• _AIM OF THE EXERCISE_: Copy every entry exactly as given, minus the images.

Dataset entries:
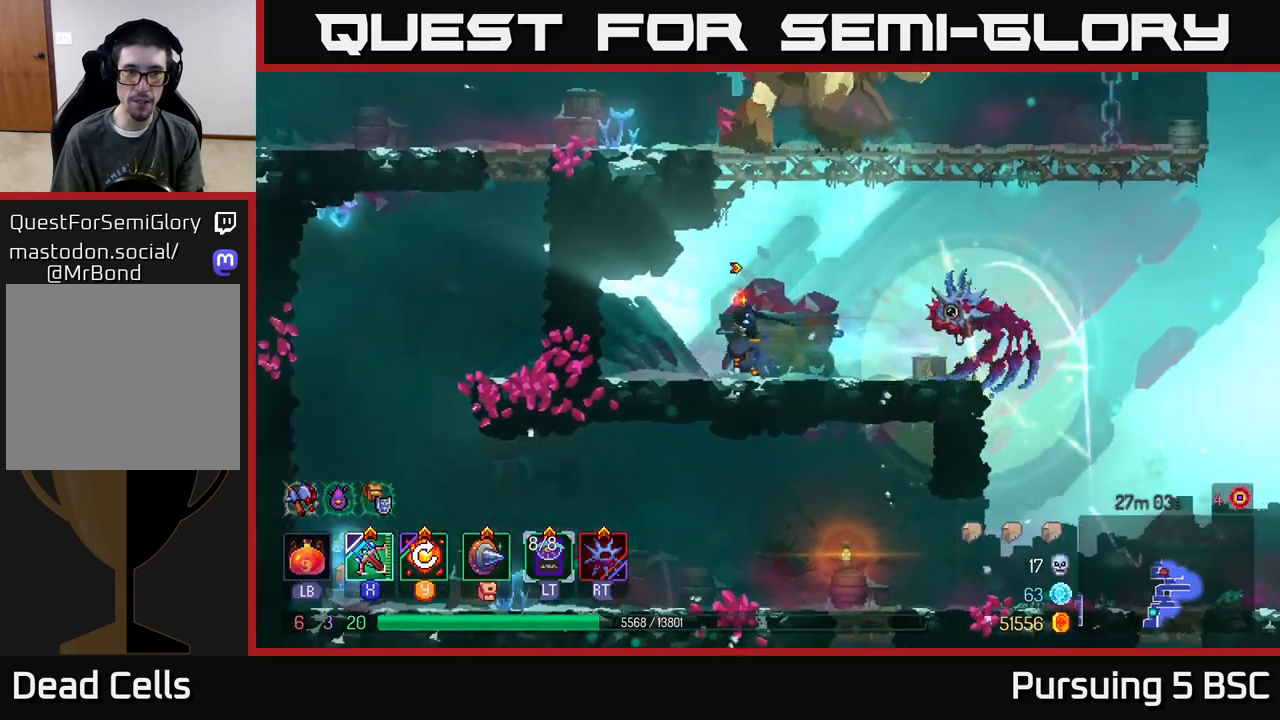
Gameplay with a controller (Xbox layout); each line is a JSON object with the inputs held at the frame after it. "events" lists button and stick changes between this image and that frame as [ms after this image, input, new state], when the widget could be followed in between.
{"buttons": [], "left_stick": "right", "right_stick": "center", "events": [[83, "A", "down"], [183, "A", "up"], [250, "A", "down"], [300, "left_stick", "left"], [367, "left_stick", "center"], [433, "left_stick", "right"], [450, "A", "up"]]}
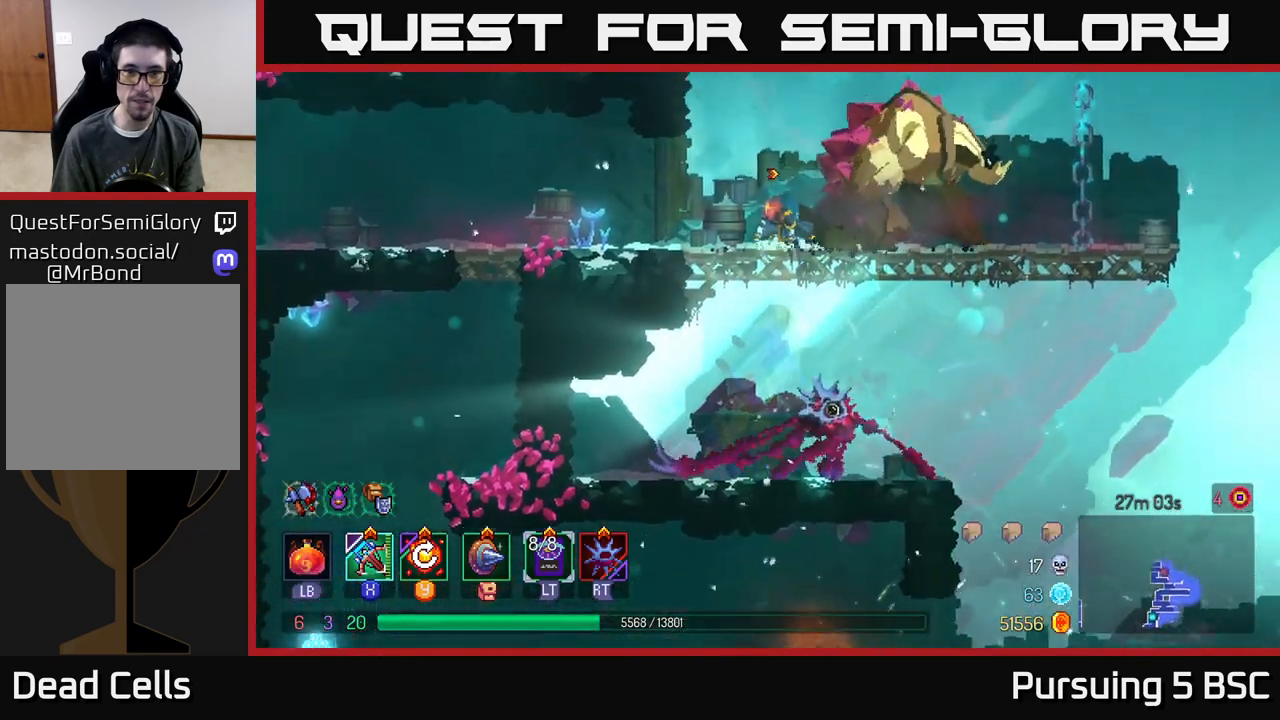
{"buttons": [], "left_stick": "right", "right_stick": "center", "events": [[267, "B", "down"], [400, "B", "up"]]}
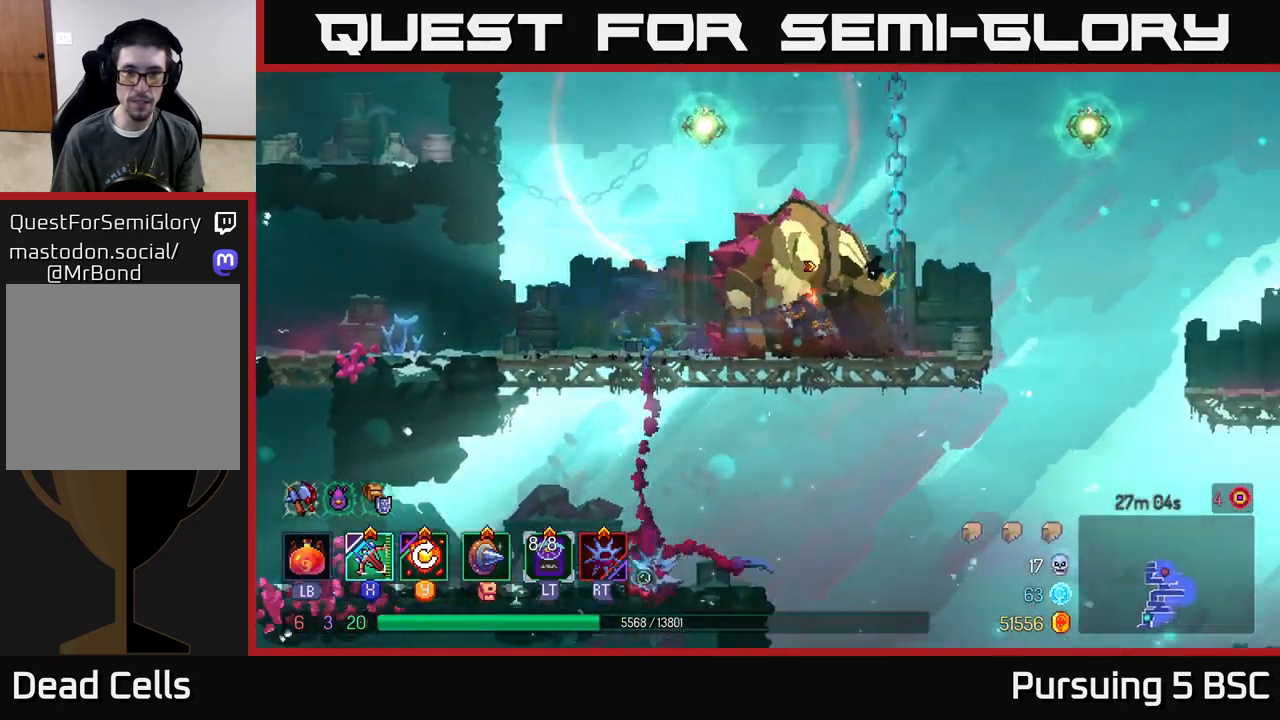
{"buttons": [], "left_stick": "left", "right_stick": "center", "events": [[83, "X", "down"], [117, "left_stick", "left"], [150, "X", "up"]]}
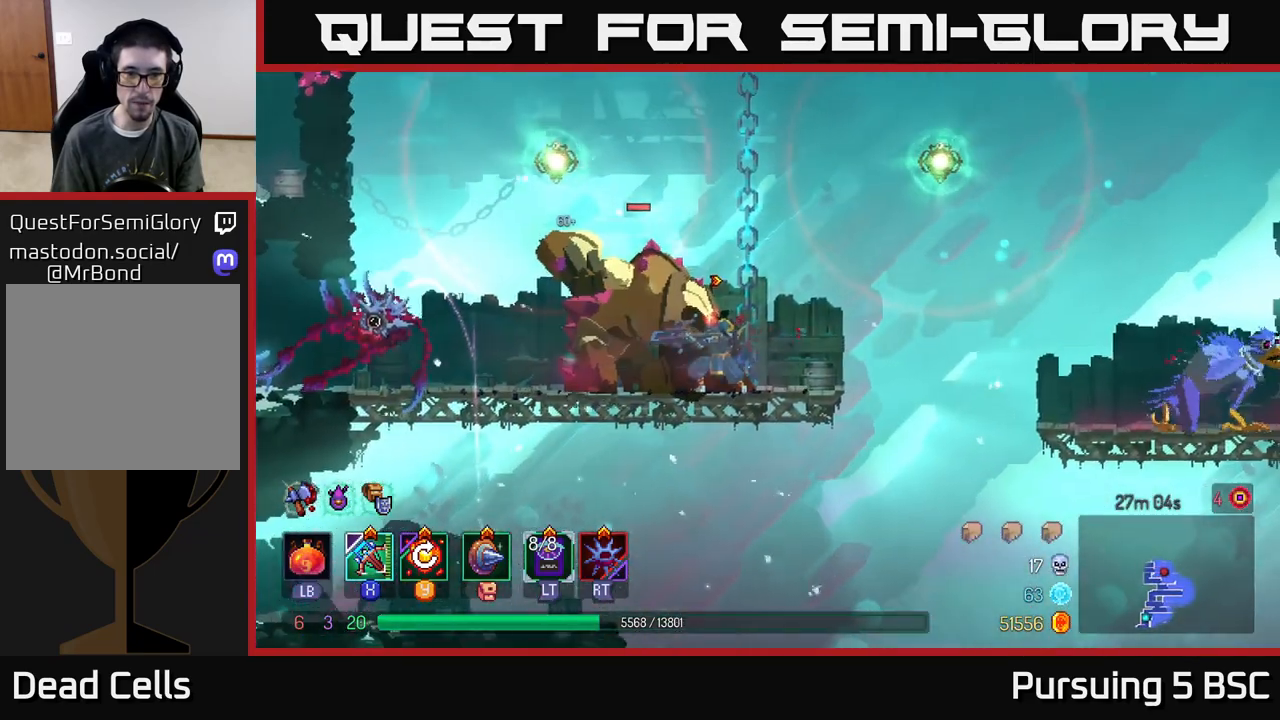
{"buttons": [], "left_stick": "center", "right_stick": "center", "events": [[183, "left_stick", "center"]]}
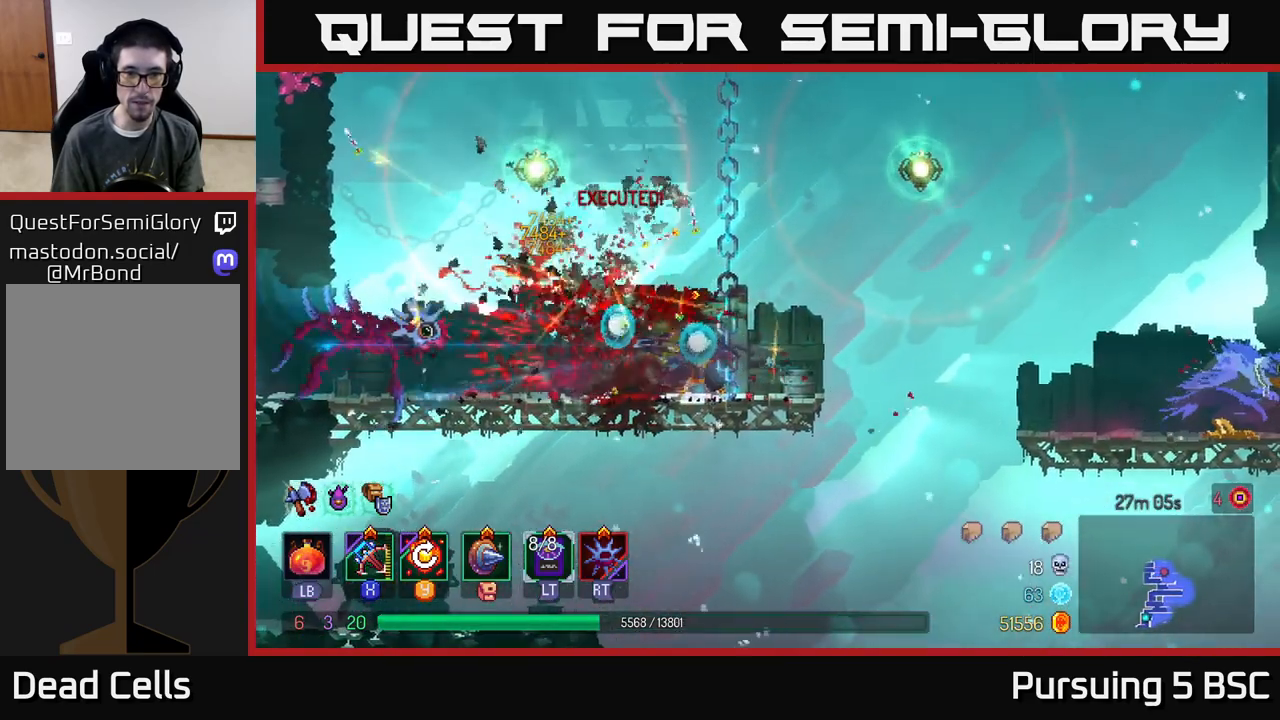
{"buttons": [], "left_stick": "left", "right_stick": "center", "events": [[183, "Y", "down"], [300, "Y", "up"], [350, "left_stick", "left"]]}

• _RESPONSE TO THE TASK_:
Gameplay with a controller (Xbox layout); each line is a JSON object with the inputs held at the frame after it. "events" lists button and stick changes between this image and that frame as [ms after this image, input, new state], when the widget could be followed in between.
{"buttons": [], "left_stick": "right", "right_stick": "center", "events": [[83, "A", "down"], [183, "A", "up"], [250, "A", "down"], [300, "left_stick", "left"], [367, "left_stick", "center"], [433, "left_stick", "right"], [450, "A", "up"]]}
{"buttons": [], "left_stick": "right", "right_stick": "center", "events": [[267, "B", "down"], [400, "B", "up"]]}
{"buttons": [], "left_stick": "left", "right_stick": "center", "events": [[83, "X", "down"], [117, "left_stick", "left"], [150, "X", "up"]]}
{"buttons": [], "left_stick": "center", "right_stick": "center", "events": [[183, "left_stick", "center"]]}
{"buttons": [], "left_stick": "left", "right_stick": "center", "events": [[183, "Y", "down"], [300, "Y", "up"], [350, "left_stick", "left"]]}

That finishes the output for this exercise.